• **Work task**: Copy everything in the listing from the line containing "बाढीको जोखिम,अत्यावश्यक बाहेक" down to the line containing "चर्चित समाचार", switching "सर्वदलीय" to "बहुदलीय" and keeping everything else unchanged.

• **Provided data**:
_____

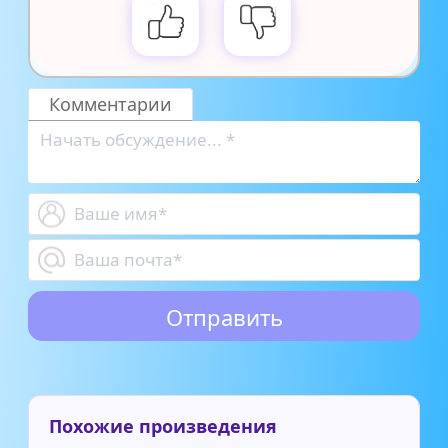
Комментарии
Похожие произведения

_____

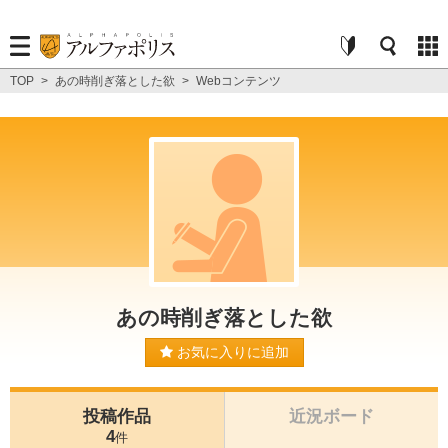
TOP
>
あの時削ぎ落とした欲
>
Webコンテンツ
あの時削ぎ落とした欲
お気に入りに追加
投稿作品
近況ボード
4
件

_____

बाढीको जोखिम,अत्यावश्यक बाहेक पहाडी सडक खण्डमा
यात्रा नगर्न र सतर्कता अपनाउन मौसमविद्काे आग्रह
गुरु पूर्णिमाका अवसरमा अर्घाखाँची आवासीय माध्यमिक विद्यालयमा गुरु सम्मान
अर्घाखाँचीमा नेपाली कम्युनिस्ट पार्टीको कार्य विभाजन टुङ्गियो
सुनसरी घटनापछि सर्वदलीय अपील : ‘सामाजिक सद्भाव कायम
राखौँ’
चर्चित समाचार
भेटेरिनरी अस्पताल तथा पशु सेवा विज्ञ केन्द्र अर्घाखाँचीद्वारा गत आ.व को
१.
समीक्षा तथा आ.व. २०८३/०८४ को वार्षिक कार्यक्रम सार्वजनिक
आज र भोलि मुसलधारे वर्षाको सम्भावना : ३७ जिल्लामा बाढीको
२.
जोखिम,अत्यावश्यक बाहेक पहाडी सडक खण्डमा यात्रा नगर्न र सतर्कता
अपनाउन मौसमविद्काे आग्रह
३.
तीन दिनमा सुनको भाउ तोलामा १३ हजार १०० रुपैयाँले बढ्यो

_____

• **Task result**:
बाढीको जोखिम,अत्यावश्यक बाहेक पहाडी सडक खण्डमा
यात्रा नगर्न र सतर्कता अपनाउन मौसमविद्काे आग्रह
गुरु पूर्णिमाका अवसरमा अर्घाखाँची आवासीय माध्यमिक विद्यालयमा गुरु सम्मान
अर्घाखाँचीमा नेपाली कम्युनिस्ट पार्टीको कार्य विभाजन टुङ्गियो
सुनसरी घटनापछि बहुदलीय अपील : ‘सामाजिक सद्भाव कायम
राखौँ’
चर्चित समाचार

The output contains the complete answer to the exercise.